-------- Document text --------

Encore Michigan

‘The Children’ confronts apocalyptic Boomer legacy

Review November 28, 2022 David Kiley

TRENTON, Mich.–There are stories of elderly passengers on the Titanic giving up spots in the lifeboats for younger ones, a selfless act with death staring them in the face.

The underlying story of The Children, a play by Lucy Kirkwood presented now at Open Book Theatre here, is a nuclear accident at a reactor situated on the sea somewhere in the U.K. Rose (Tina Paraventi) , a scientist in her 60s who worked on the building of the reactor is forming a group of the retired scientists and engineers who built it to replace the young ones working on containment to spare their lives and futures.

It’s a post-apocalyptic story without, thank Goodness, zombies. Indeed, the world that Rose, Hazel (Wendy Katz Hiller) and her husband Robin (Lindel Salow) inhabit is very recognizable in their seaside cottage that Rose has come to visit. All three characters have been profoundly effected by the radiation emanating from the reactor both physically and emotionally.

There are several moral questions in the play. Hazel and Robin have four children, and they, especially Hazel, want to keep living to enjoy the next generation. Rose, childless, thinks they all owe the next generation of plant workers, strangers to the three, their sacrifice since it was the older generation who built the plant without all the redundant safety systems that may well have prevented the accident.

These three actors are fully dialed in to their characters and the moral decisions with which they are grappling. It’s been 38 years since the three have been together, and some of the moral discussion is about what happened between them when they were in the thirties. Despite the lapse of time, there is complex intimacy among the three, which facilitates their ability to pick up where they left off all those years ago. Paraventi’s Rose  is quite good at manipulating the energy in the room among the three, while Hiller’s Hazel is shrill, defensive and as resolute in her desire to live as Rose is to potentially give up what is left of her life. Salow’s Robin can’t help but quietly enjoy the affection of both women, while he descends physically into an uncertain future.

-------- Record set --------

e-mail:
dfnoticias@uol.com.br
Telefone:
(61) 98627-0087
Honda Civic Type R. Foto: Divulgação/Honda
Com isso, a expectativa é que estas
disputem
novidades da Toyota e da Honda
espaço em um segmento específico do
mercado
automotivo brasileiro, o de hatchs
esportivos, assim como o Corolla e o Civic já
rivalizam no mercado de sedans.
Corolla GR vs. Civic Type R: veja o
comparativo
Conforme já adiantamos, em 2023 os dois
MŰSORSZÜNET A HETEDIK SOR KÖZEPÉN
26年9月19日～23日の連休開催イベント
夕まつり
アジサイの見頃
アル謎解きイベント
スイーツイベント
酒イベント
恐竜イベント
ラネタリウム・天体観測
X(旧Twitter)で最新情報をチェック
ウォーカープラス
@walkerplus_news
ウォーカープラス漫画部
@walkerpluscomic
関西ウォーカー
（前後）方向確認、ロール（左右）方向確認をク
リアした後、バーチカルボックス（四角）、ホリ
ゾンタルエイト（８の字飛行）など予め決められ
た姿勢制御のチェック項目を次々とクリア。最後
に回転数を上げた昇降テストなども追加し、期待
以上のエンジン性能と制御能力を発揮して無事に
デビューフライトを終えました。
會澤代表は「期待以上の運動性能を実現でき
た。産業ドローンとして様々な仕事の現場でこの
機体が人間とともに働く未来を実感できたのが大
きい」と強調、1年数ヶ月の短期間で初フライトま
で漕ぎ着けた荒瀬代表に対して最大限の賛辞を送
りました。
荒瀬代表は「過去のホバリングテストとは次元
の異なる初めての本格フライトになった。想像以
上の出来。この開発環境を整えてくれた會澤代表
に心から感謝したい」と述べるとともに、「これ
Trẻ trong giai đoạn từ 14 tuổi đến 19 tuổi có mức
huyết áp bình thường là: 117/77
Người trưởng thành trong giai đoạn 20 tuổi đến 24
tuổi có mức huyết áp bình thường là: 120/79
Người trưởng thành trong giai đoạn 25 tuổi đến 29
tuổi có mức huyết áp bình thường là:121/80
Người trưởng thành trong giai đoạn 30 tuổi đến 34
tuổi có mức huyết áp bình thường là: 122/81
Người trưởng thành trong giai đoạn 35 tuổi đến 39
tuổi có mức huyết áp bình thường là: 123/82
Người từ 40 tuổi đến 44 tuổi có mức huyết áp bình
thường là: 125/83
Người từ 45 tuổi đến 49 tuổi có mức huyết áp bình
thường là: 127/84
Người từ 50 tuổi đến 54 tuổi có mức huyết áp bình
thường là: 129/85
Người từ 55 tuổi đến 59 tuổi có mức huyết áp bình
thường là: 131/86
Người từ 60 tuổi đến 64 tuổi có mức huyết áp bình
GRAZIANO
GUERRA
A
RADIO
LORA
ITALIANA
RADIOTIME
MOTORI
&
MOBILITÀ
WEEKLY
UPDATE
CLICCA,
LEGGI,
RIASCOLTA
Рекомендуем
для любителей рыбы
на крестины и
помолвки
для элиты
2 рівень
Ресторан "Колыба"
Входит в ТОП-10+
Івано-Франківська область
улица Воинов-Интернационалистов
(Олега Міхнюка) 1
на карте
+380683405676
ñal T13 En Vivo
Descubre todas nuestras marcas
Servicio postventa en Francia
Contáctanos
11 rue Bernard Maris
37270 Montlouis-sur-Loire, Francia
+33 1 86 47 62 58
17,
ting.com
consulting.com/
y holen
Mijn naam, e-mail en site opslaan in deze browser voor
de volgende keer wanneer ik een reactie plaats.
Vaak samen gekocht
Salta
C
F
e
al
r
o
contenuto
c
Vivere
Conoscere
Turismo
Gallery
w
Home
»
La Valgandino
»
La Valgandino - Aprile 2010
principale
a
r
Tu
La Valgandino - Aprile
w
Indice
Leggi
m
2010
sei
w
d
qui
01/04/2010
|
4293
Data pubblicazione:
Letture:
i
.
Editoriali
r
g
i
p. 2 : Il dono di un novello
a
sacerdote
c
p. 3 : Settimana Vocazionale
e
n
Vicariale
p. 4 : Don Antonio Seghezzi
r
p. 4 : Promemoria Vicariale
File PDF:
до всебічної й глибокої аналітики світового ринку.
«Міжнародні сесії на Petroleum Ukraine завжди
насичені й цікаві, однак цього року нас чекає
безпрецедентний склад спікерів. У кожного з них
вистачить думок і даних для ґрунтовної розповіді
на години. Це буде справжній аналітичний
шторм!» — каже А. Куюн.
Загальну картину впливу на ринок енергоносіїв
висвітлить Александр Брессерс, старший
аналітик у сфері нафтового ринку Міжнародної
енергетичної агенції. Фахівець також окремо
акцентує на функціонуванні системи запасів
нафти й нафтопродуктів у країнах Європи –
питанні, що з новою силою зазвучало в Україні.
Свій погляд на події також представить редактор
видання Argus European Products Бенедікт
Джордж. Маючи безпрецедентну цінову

--------
-------- Record set --------

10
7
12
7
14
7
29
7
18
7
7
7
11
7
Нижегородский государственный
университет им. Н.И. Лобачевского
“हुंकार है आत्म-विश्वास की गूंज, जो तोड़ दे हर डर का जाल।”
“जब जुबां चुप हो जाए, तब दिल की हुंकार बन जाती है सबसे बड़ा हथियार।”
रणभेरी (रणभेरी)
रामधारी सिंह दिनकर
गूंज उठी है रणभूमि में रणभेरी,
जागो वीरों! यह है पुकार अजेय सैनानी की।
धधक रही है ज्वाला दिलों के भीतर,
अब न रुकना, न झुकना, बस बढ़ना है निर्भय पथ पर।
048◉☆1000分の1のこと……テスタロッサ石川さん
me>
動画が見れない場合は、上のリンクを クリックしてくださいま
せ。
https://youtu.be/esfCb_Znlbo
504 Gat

--------
-------- Record set --------

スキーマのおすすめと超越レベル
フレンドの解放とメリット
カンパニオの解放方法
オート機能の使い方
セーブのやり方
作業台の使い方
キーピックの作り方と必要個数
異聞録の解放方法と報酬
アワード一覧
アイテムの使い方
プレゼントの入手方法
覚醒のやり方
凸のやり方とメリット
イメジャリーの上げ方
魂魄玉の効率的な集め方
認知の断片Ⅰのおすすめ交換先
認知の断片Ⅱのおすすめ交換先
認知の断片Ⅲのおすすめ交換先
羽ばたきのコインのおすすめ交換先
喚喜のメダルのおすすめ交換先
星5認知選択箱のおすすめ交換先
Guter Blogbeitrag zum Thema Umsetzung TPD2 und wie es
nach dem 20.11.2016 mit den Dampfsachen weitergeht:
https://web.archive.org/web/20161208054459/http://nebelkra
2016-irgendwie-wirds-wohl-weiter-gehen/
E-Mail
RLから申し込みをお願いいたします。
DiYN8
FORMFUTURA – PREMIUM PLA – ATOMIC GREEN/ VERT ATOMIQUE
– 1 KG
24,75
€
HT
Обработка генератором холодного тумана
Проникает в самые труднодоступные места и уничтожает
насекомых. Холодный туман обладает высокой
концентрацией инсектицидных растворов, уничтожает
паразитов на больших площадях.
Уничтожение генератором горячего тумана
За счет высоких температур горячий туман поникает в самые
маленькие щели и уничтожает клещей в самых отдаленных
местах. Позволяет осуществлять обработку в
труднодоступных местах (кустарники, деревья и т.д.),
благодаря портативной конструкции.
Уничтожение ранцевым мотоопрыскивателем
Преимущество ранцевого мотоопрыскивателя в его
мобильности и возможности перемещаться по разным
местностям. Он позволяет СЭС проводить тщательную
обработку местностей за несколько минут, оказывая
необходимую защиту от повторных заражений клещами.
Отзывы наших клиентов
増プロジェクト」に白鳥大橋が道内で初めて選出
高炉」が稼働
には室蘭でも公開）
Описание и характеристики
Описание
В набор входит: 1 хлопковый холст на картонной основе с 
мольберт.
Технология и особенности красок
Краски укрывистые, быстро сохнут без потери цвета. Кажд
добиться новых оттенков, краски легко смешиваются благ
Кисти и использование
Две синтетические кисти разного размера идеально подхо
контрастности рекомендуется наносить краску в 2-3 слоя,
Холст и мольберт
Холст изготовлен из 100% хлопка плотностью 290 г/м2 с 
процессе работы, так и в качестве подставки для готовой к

--------

What this exercise asks —
a) From the review of The Children, list every actor named in the cast.
b) Condense the paragraph of the review of The Children that begins "There are several moral questions in the play" into a short bulleted list of its main facts.
c) Edit the review of The Children starting at "TRENTON, Mich.–There are" and ending at "in the face.", putting "rescue boats" in place of "lifeboats".

Outputs for the tasks —
a) Tina Paraventi, Wendy Katz Hiller, Lindel Salow

b)
- The play raises several moral questions.
- Hazel and Robin have four children, and they, especially Hazel, want to keep living to enjoy the next generation.
- Rose, who is childless, believes the three owe their sacrifice to the next generation of plant workers, who are strangers to them.
- Her reason is that the older generation built the plant without the redundant safety systems that might have prevented the accident.

c)
TRENTON, Mich.–There are stories of elderly passengers on the Titanic giving up spots in the rescue boats for younger ones, a selfless act with death staring them in the face.